Star‑formation rates (SFRs) were derived from SED fitting, and specific SFRs (sSFR) and stellar masses (M★) were also measured. The key result is that SFR enhancement is detected only for the most compact pairs (rₚ < 20 kpc), where the median SFR is elevated by 0.25 dex (≈80 %) relative to the control. No statistically significant differences are found in sSFR or M★ at any separation, and beyond 20 kpc there is no measurable SFR boost. This suggests that at these early epochs galaxies already possess high gas fractions and vigorous star formation, so additional tidal torques from a merger only modestly increase the SFR when the nuclei are extremely close.

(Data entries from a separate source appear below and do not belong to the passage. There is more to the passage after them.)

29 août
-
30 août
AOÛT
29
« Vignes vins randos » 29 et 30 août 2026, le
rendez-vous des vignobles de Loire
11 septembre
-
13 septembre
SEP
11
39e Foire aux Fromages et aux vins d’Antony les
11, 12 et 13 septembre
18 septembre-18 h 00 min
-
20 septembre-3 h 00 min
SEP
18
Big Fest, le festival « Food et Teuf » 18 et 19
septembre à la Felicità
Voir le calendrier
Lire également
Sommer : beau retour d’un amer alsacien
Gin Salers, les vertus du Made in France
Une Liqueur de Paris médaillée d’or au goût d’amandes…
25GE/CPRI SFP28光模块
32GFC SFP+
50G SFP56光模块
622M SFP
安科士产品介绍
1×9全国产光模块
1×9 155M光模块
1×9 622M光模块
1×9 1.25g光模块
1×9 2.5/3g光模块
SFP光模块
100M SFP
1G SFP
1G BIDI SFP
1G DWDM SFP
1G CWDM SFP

The authors compare these observations with predictions from the semi‑analytic SC‑SAM model. The simulation shows no SFR enhancement at any separation, highlighting a discrepancy between current theoretical treatments of high‑z merger‑driven star formation and the JWST data.

AGN activity is investigated using two independent selection methods: (1) an “inferred” BPT diagram based on rest‑frame optical emission‑line ratios derived from NIRSpec spectra, and (2) photometric SED fitting that identifies IR‑excess sources. Both methods identify ~3 % of the galaxy sample as AGN (112 objects). The fraction of AGN that reside in galaxy pairs is 3.25 × (±1.06/ +1.50) higher than the fraction of all galaxies found in pairs, indicating a strong association between merging and AGN triggering. Remarkably, 94 % of AGN have a companion within 100 kpc. An “AGN excess” is quantified: the AGN fraction in close‑pair subsamples is 1.26 ± 0.06 (BPT) and 1.34 ± 0.06 (SED) times larger than in the non‑merger sample, confirming a distance‑dependent rise in AGN incidence that mirrors results at lower redshift.

Statistically, the study benefits from a large, multi‑field sample, reducing random errors and cosmic variance. However, the reliance on photometric Δz < 0.3 introduces line‑of‑sight contamination; future work with spectroscopic redshifts will tighten pair identification. The AGN diagnostics, while robust, could be affected by dust obscuration or metallicity variations, especially in dense environments.

In summary, the paper demonstrates that major mergers at z ≈ 5–8 only modestly boost star formation when the galaxies are within ~20 kpc, but they strongly enhance the likelihood of hosting an AGN, with a clear excess that grows toward smaller separations. Current semi‑analytic models fail to reproduce the observed SFR boost, indicating that the physics of gas inflow, feedback, and black‑hole fueling in the early universe are not yet fully captured. The authors advocate for deeper NIRSpec spectroscopy and complementary ALMA observations to map molecular gas reservoirs, which will be essential for refining theoretical models of merger‑driven galaxy evolution during the epoch of reionization.